Carl Spitzer cwsiv at keepandbeararms.com
Mon May 19 20:37:41 MDT 2014

GOP: Oregon Taxpayers 'Stuck' With

 Bill From Failed Obamacare Website

By Todd Beamon


-- Republicans slammed the taxpayer waste from scrapping Oregon's $303
million, problem-plagued Obamacare health exchange on Friday, citing it
as yet another example of why the healthcare law should be repealed.

"Once again, Obamacare causes chaos and confusion for Oregonians," Rep.
Greg Walden, the state's only GOP member of Congress, said in a
statement. "Today, the same board that oversaw the colossal waste at
Cover Oregon voted to throw in the towel, and taxpayers are left stuck
with the bill.

"The board should explain further to the taxpayers of Oregon and the
nation how exactly this massive failure happened."

Jahan Wilcox, a spokesman for the Republican National Committee, said:
"It's remarkable that Cover Oregon was such a disaster that moving into
the troubled HealthCare.gov is considered an improvement."

He also referenced  U.S. Sen. Jeff Merkley's support of the Affordable
Care Act in 2010. The Oregon Democrat, who has since distanced himself
from the beleaguered law, is seeking re-election this fall.

"Oregonians can give themselves a real upgrade by firing Sen. Jeff
Merkley, whose deciding vote for Obamacare resulted in the creation of
Cover Oregon," Wilcox said.

The board overseeing the state's Obamacare program, Cover Oregon, on
Friday accepted an advisory committee's recommendation to ditch its
troubled portal after spending months and millions of dollars on trying
to get it to work. Oregon instead will use HealthCare.gov for private

According to Cover Oregon officials, fixing the troubled portal would
have cost $78 million and would have taken too long. Using
HealthCare.gov, which has had its own share of glitches and problems
since the Obamacare rollout, would cost just $4 million to $6 million.

"I don't know that anyone in the room is excited about going down this
path," Liz Baxter, who chairs the Cover Oregon board, said in a report
in The Oregonian. "But I think it's the only option."

In more than a dozen states that opted to create their own exchanges,
Oregon's was seen as the most dysfunctional. It was plagued by technical
problems so severe that almost all  the 50,000 people who signed up for
insurance through the exchange did so using paper applications or with
help from a professional.

Right up to the end, Oregonians were not able to use the website to sign
up for coverage in one sitting.

Oregon residents instead had to use an arduous paper-online process to
sign up for insurance — despite the $134 million the state paid Oracle
Corp. to build the online exchange. Oregon received a monthlong
enrollment-deadline extension because of the technology problems.

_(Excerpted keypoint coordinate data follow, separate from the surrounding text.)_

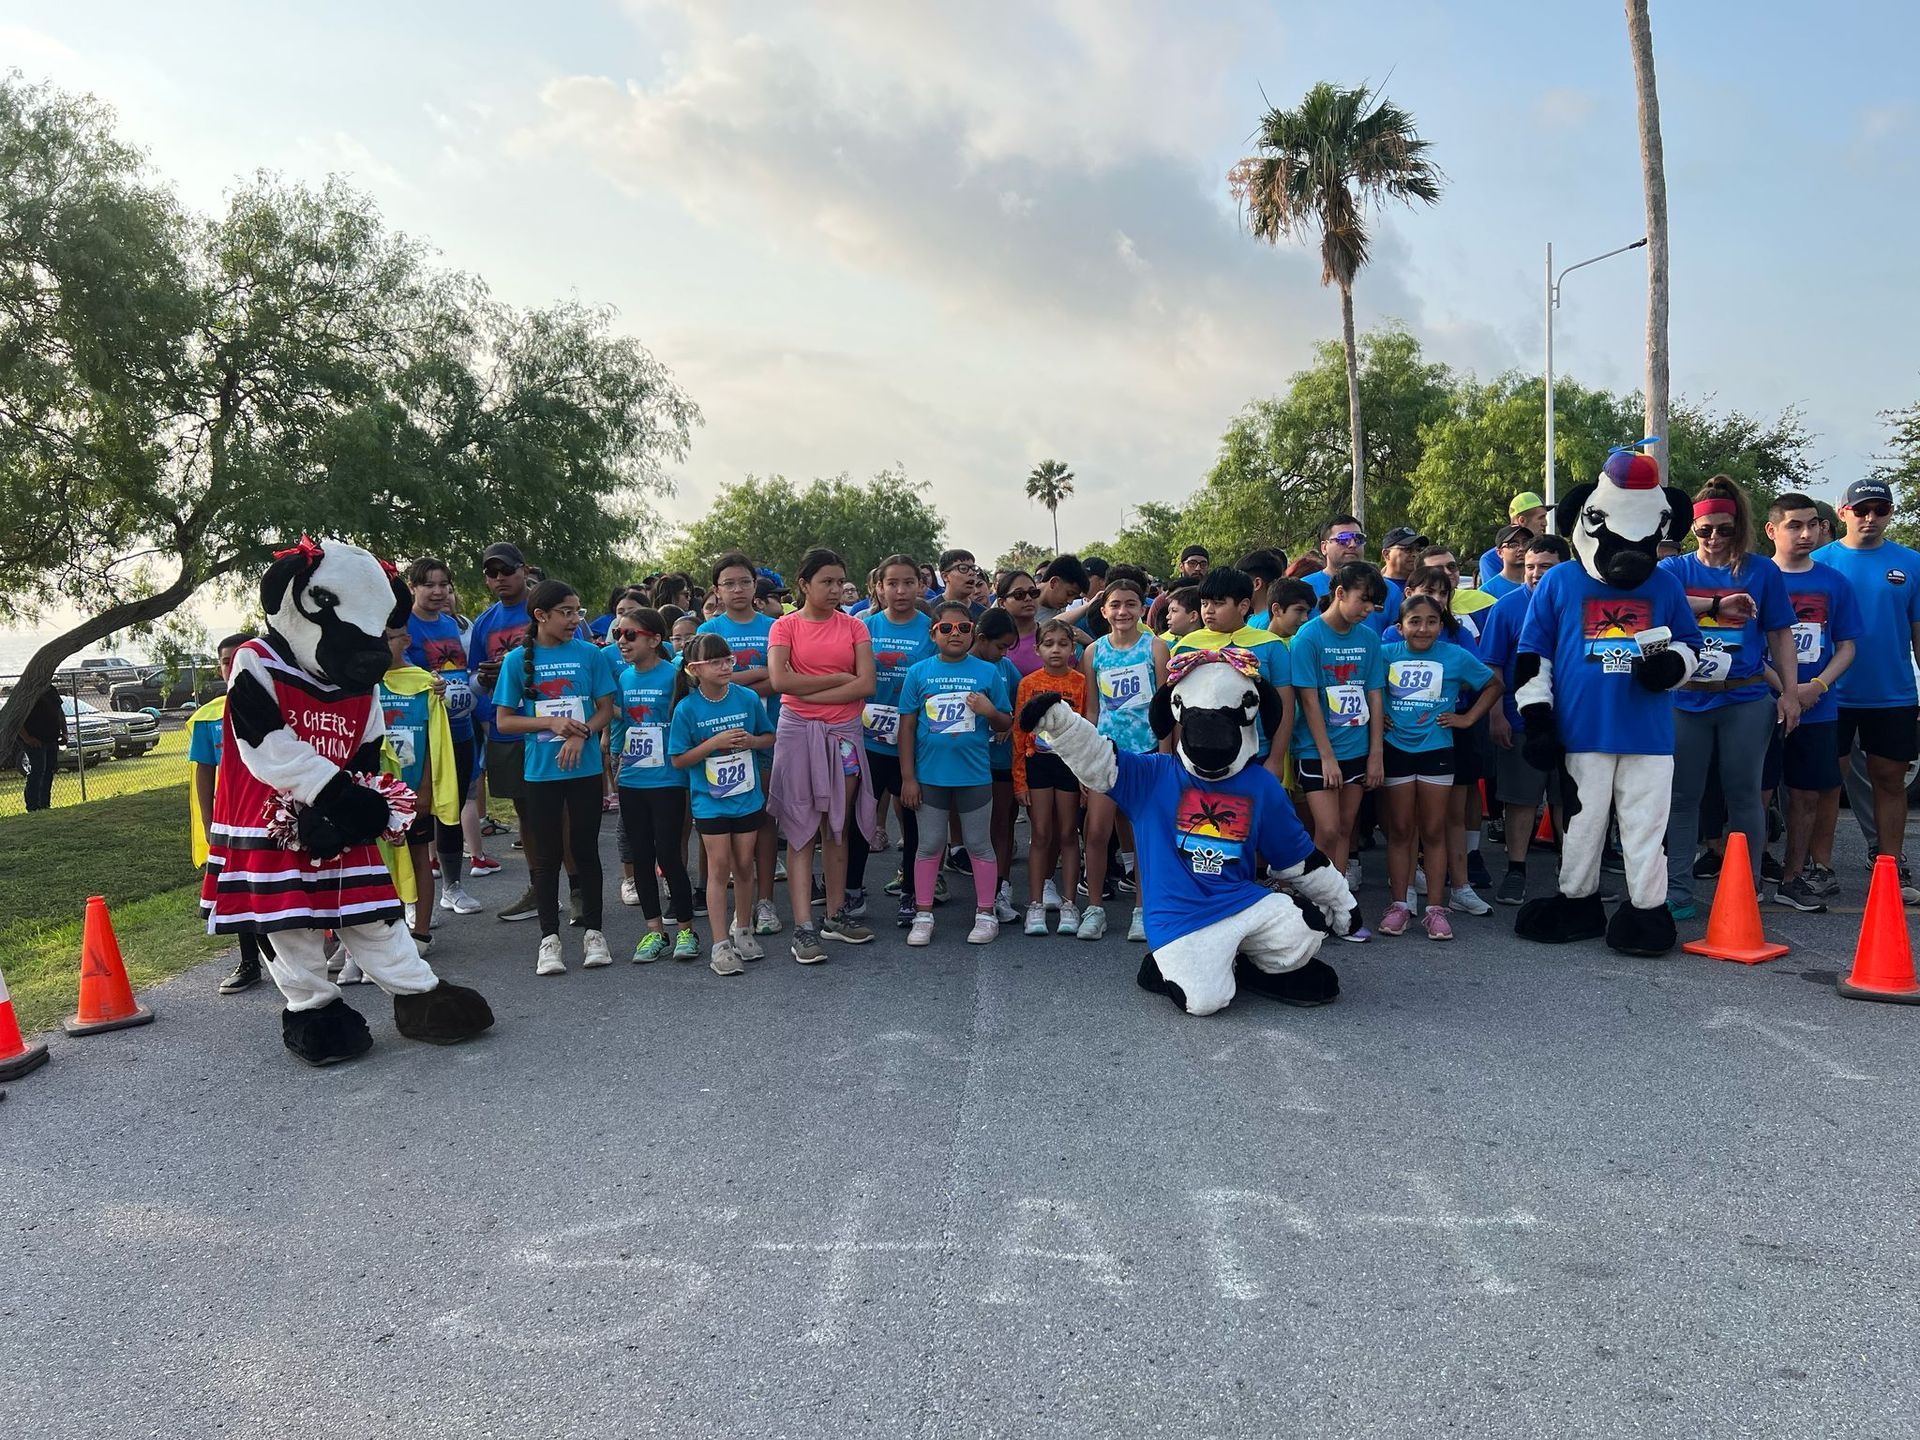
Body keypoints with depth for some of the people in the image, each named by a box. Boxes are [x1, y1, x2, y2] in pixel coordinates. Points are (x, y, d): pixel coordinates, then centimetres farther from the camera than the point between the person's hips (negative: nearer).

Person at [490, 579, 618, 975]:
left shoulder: (588, 654, 1)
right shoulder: (518, 659, -1)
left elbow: (606, 710, 3)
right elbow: (504, 721, -1)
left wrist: (581, 734, -16)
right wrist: (551, 723, -14)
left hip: (585, 768, 1)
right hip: (540, 771, 0)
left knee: (586, 849, 7)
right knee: (547, 855, 6)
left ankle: (593, 931, 18)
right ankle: (549, 937, 15)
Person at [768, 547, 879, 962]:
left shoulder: (854, 627, 6)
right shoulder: (785, 626, 1)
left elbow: (866, 685, -6)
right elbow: (780, 680, -15)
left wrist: (811, 693, -11)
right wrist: (838, 678, -9)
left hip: (844, 733, 3)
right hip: (797, 731, -3)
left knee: (837, 828, 10)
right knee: (801, 830, -3)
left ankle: (836, 915, 20)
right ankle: (804, 927, -4)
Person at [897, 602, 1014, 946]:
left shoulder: (988, 672, 0)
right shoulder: (919, 672, -1)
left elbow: (1006, 724, 6)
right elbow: (907, 727, 1)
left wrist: (990, 712, -17)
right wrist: (907, 777, -3)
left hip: (974, 775, 0)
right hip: (930, 775, 0)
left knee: (979, 845, 9)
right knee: (928, 846, 10)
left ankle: (985, 915, 20)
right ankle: (923, 917, 19)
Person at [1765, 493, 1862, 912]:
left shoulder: (1834, 582, 8)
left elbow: (1846, 645, 9)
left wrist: (1817, 686, -8)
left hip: (1817, 708, 3)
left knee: (1806, 793, 7)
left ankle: (1794, 878, 17)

The state enthusiastically embraced Obamacare, and the website had been
a pioneer for state marketplaces.

And even though several other states have had major problems with their
Obamacare exchanges, only Oregon has voted to scrap it entirely.
Maryland recently decided to adopt the technology used on Connecticut's
successful exchange.

In March, the Government Accountability Office in Washington said that
it would investigate the Oregon exchange, including looking at whether
the federal government can reclaim grant money given to Cover Oregon if
taxpayer funds were mismanaged.

Officials at the U.S. Department of Health and Human Services said they
were working with Oregon on the next steps in the effort.

Meanwhile, an independent investigation ordered by Gov. John Kitzhaber
found state managers repeatedly disregarded reports about technical
problems that prevented the Cover Oregon exchange from launching when
the Obamacare individual mandate took effect in October.

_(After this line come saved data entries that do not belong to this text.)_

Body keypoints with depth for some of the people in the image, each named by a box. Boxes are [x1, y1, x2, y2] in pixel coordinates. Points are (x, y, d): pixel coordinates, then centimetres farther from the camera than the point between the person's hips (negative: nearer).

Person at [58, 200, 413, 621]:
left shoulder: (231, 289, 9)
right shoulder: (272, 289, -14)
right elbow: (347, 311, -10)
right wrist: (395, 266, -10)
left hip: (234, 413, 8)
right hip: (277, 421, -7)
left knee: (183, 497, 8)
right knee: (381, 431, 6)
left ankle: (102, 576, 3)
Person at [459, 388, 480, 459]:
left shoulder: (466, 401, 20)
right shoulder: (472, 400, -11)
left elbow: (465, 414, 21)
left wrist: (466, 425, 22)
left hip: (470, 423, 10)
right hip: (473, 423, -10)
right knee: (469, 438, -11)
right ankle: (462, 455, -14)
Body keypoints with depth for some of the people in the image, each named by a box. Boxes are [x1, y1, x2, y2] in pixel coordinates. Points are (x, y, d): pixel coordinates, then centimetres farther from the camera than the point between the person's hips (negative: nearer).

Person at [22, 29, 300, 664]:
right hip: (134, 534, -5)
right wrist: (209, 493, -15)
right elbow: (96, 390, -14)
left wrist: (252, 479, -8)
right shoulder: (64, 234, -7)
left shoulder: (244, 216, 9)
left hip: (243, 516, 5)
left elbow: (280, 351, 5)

It also found that Oracle did a poor job in building the exchange's
technology. Five Oregon officials connected to website's development
have resigned.

Kitzhaber said communications about the portal's troubles never reached
him as the Oct. 1 launch neared. The governor said he agreed with the
technology advisory committee's recommendation to scrap the website.

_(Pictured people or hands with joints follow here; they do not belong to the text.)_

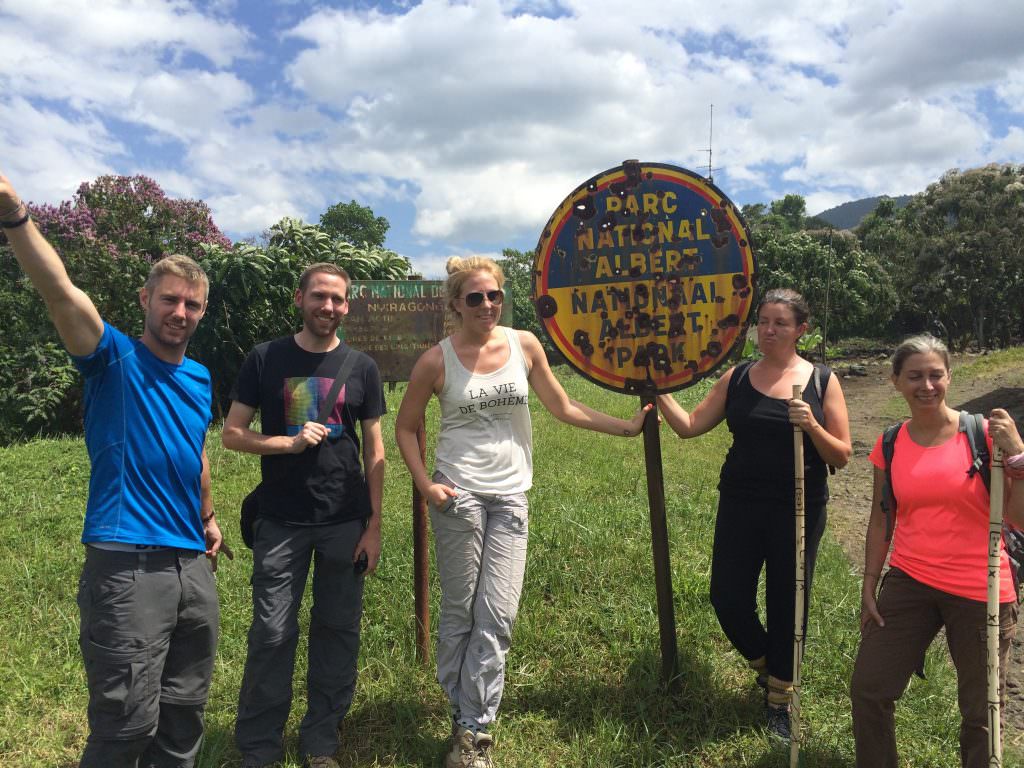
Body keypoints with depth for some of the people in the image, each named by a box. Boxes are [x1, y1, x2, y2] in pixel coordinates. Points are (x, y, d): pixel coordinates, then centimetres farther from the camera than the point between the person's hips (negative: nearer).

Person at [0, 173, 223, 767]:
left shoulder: (200, 378, 12)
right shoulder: (114, 357, -6)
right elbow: (61, 292, -24)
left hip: (192, 563, 7)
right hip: (127, 565, -6)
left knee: (184, 715, 17)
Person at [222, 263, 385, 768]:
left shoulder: (361, 368, 3)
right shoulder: (265, 360, 0)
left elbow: (374, 450, 5)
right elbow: (233, 434, 1)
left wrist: (374, 525, 0)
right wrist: (290, 443, -16)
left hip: (345, 522, 1)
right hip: (281, 522, -1)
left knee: (337, 632, 8)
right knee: (272, 633, 3)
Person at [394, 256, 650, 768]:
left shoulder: (524, 345, 3)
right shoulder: (437, 360, -5)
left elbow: (564, 409, 10)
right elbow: (406, 427, 5)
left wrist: (629, 426, 10)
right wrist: (425, 485, -7)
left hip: (510, 496, 2)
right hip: (459, 495, -2)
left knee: (497, 618, 1)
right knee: (460, 613, 6)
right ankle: (465, 718, 24)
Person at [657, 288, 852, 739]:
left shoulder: (822, 381, -3)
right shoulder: (737, 378, 3)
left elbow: (841, 456, -4)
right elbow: (690, 426, 0)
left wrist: (812, 426, -22)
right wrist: (658, 389, -9)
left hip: (798, 511, -2)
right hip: (740, 506, 2)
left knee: (786, 605, 9)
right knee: (728, 600, 3)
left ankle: (779, 703, 32)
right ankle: (766, 667, 36)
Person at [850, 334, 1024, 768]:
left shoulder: (983, 434, -8)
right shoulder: (891, 445, 2)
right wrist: (870, 585, 9)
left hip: (979, 592, -3)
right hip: (909, 584, 3)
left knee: (981, 712, 11)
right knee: (867, 690, 6)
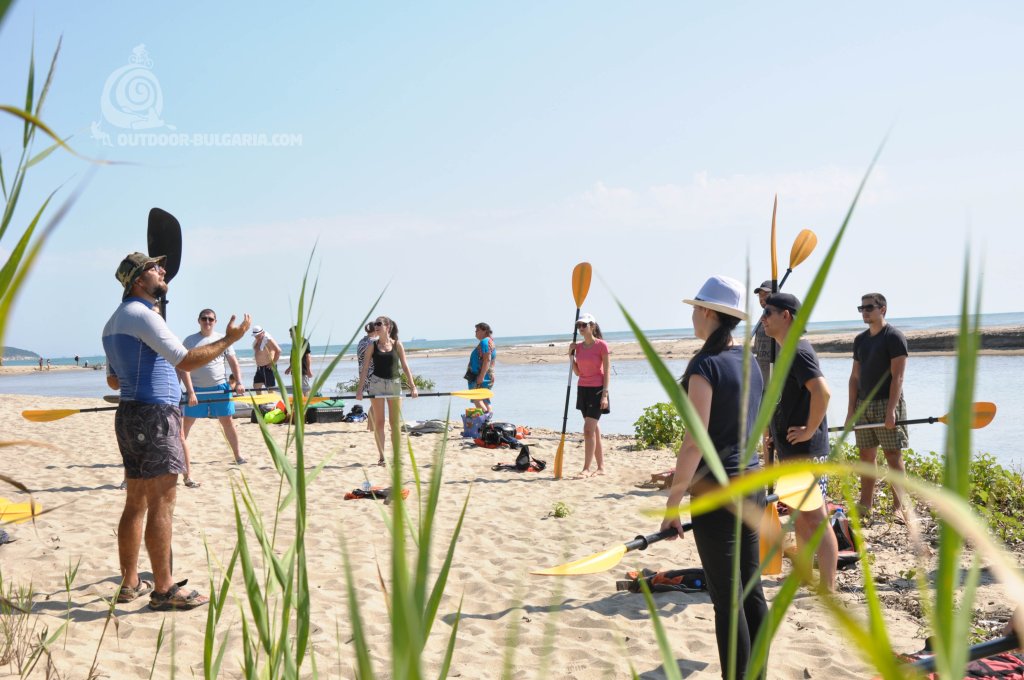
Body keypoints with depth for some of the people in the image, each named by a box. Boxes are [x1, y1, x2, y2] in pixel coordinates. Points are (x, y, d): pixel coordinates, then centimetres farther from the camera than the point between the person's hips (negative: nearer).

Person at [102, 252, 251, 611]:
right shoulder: (141, 315, -12)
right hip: (153, 415, -10)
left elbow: (113, 380, 24)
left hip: (130, 415, 10)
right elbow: (186, 360, -20)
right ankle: (164, 589, -5)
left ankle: (130, 583, 19)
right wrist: (228, 340, -12)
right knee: (162, 504, -8)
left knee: (136, 503, 13)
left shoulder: (114, 321, 18)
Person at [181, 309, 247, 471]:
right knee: (185, 425, 1)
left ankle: (238, 456, 17)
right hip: (197, 389, -2)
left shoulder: (222, 339, 7)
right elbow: (184, 368, -6)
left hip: (220, 388, 2)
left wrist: (238, 382, -7)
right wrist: (190, 392, -15)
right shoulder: (190, 341, -1)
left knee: (228, 422, 5)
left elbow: (233, 362, 7)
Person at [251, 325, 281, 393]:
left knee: (270, 388, -6)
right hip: (259, 368, 9)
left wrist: (273, 363, -19)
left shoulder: (268, 340, -15)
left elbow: (278, 351, -23)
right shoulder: (256, 340, 11)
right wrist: (258, 364, 16)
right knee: (256, 386, 8)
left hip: (268, 368, -9)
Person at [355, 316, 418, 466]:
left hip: (394, 383, 0)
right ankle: (381, 457, 9)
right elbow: (364, 368, 1)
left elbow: (405, 366, 1)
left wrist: (413, 386, -4)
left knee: (395, 422, 4)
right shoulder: (372, 346, 2)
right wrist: (360, 389, -6)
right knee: (379, 422, 2)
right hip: (376, 384, 0)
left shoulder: (397, 345, 2)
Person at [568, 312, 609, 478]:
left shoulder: (601, 345, -9)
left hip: (597, 390, -7)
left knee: (588, 429, -13)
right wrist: (571, 354, -1)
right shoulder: (578, 346, 8)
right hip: (582, 389, 7)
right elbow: (577, 372, 10)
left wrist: (605, 394, -16)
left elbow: (607, 371, -10)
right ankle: (601, 467, 17)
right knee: (594, 429, 11)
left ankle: (586, 469, -11)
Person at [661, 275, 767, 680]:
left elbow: (694, 443, -20)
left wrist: (672, 504, -15)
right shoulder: (749, 361, 9)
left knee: (727, 600, 0)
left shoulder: (706, 365, -16)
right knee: (751, 592, 15)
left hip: (717, 493, -8)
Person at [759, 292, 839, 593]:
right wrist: (775, 429, 20)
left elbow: (822, 391, -33)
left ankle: (828, 588, 3)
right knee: (800, 515, 19)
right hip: (790, 449, 11)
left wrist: (810, 430, -24)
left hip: (805, 450, -11)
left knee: (815, 518, -4)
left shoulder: (799, 351, -18)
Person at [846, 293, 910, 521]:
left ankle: (898, 506, 4)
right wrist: (851, 410, 7)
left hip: (887, 404, -6)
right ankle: (865, 505, 15)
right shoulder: (860, 340, 13)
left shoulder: (894, 337, -8)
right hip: (864, 405, 6)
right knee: (866, 455, 9)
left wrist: (891, 410, -20)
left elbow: (897, 377, -14)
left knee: (893, 456, -3)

State officials said they would keep the Cover Oregon website,
redesigning it to direct people to HealthCare.gov. Oregon also will use
the federal call center, but it will retain some customer outreach,
education efforts and initial carrier management.

Because HealthCare.gov enrolls people only in private health plans,
Oregonians who are declared eligible for the Medicaid program for
low-income Americans will be redirected to the Oregon Health Authority.

That agency can enroll them in the Oregon Health Plan, Oregon's version
of Medicaid.

So far, about 242,000 Oregonians have enrolled in coverage through Cover
Oregon. About 70,000 are in private plans, while 172,000 are enrolled in
the Oregon Health Plan.

The Associated Press contributed to this report.